DINO

Example implementation of the DINO architecture.

Reference:

Emerging Properties in Self-Supervised Vision Transformers, 2021

This example can be run from the command line with:

python lightly/examples/pytorch/dino.py
# Note: The model and training settings do not follow the reference settings
# from the paper. The settings are chosen such that the example can easily be
# run on a small dataset with a single GPU.

import torch
from torch import nn
import torchvision
import copy

from lightly.data import LightlyDataset
from lightly.data import DINOCollateFunction
from lightly.loss import DINOLoss
from lightly.models.modules import DINOProjectionHead
from lightly.models.utils import deactivate_requires_grad
from lightly.models.utils import update_momentum

class DINO(torch.nn.Module):
    def __init__(self, backbone, input_dim):
        super().__init__()
        self.student_backbone = backbone
        self.student_head = DINOProjectionHead(input_dim, 512, 64, 2048, freeze_last_layer=1)
        self.teacher_backbone = copy.deepcopy(backbone)
        self.teacher_head = DINOProjectionHead(input_dim, 512, 64, 2048)
        deactivate_requires_grad(self.teacher_backbone)
        deactivate_requires_grad(self.teacher_head)
    
    def forward(self, x):
        y = self.student_backbone(x).flatten(start_dim=1)
        z = self.student_head(y)
        return z

    def forward_teacher(self, x):
        y = self.teacher_backbone(x).flatten(start_dim=1)
        z = self.teacher_head(y)
        return z

resnet = torchvision.models.resnet18()
backbone = nn.Sequential(*list(resnet.children())[:-1])
input_dim = 512
# instead of a resnet you can also use a vision transformer backbone as in the
# original paper (you might have to reduce the batch size in this case):
# backbone = torch.hub.load('facebookresearch/dino:main', 'dino_vits16', pretrained=False)
# input_dim = backbone.embed_dim

model = DINO(backbone, input_dim)

device = "cuda" if torch.cuda.is_available() else "cpu"
model.to(device)

# we ignore object detection annotations by setting target_transform to return 0
pascal_voc = torchvision.datasets.VOCDetection(
    "datasets/pascal_voc", download=True, target_transform=lambda t: 0
)
dataset = LightlyDataset.from_torch_dataset(pascal_voc)
# or create a dataset from a folder containing images or videos:
# dataset = LightlyDataset("path/to/folder")

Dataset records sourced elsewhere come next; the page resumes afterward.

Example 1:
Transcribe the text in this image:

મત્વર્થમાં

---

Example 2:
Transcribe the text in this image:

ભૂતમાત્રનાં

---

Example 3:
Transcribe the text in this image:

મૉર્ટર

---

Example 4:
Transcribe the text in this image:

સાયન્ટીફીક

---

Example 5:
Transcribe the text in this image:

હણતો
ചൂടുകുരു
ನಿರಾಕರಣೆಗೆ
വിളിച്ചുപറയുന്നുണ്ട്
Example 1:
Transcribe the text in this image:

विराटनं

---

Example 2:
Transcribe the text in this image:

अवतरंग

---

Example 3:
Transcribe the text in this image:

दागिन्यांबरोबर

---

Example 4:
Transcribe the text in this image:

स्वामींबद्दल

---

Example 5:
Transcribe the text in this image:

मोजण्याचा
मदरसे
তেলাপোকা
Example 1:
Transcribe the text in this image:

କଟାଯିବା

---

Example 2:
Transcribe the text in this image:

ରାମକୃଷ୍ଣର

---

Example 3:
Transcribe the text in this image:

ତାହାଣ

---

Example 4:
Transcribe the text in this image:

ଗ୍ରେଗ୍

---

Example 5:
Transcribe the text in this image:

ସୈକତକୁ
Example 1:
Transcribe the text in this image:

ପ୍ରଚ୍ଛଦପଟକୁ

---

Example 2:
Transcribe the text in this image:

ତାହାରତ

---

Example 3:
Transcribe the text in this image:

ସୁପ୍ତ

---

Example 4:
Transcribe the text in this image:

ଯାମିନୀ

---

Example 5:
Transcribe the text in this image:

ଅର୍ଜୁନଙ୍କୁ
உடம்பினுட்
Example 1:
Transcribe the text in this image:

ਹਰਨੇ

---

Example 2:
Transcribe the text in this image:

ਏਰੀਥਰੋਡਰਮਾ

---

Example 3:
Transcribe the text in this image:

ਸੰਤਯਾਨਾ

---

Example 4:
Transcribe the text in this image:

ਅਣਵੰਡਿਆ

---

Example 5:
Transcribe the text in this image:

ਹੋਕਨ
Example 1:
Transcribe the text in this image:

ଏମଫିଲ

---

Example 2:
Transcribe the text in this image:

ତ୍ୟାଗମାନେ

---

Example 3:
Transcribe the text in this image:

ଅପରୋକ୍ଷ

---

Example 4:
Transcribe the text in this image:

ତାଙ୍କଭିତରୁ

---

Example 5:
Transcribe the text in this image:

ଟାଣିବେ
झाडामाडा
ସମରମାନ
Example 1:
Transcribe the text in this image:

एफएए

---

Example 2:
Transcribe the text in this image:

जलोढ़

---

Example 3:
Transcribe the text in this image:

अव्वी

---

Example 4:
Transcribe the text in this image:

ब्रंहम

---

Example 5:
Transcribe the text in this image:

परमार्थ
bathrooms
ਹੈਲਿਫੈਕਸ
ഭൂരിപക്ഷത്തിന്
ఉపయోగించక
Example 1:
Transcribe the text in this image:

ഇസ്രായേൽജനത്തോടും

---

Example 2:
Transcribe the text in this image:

collate_fn = DINOCollateFunction()

dataloader = torch.utils.data.DataLoader(
    dataset,
    batch_size=64,
    collate_fn=collate_fn,
    shuffle=True,
    drop_last=True,
    num_workers=8,
)

criterion = DINOLoss(
    output_dim=2048,
    warmup_teacher_temp_epochs=5,
)
# move loss to correct device because it also contains parameters
criterion = criterion.to(device)

optimizer = torch.optim.Adam(model.parameters(), lr=0.001)

print("Starting Training")
for epoch in range(10):
    total_loss = 0
    for views, _, _ in dataloader:
        update_momentum(model.student_backbone, model.teacher_backbone, m=0.99)
        update_momentum(model.student_head, model.teacher_head, m=0.99)
        views = [view.to(device) for view in views]
        global_views = views[:2]
        teacher_out = [model.forward_teacher(view) for view in global_views]
        student_out = [model.forward(view) for view in views]
        loss = criterion(teacher_out, student_out, epoch=epoch)
        total_loss += loss.detach()
        loss.backward()
        # We only cancel gradients of student head.
        model.student_head.cancel_last_layer_gradients(current_epoch=epoch)
        optimizer.step()
        optimizer.zero_grad()
        
    avg_loss = total_loss / len(dataloader)
    print(f"epoch: {epoch:>02}, loss: {avg_loss:.5f}")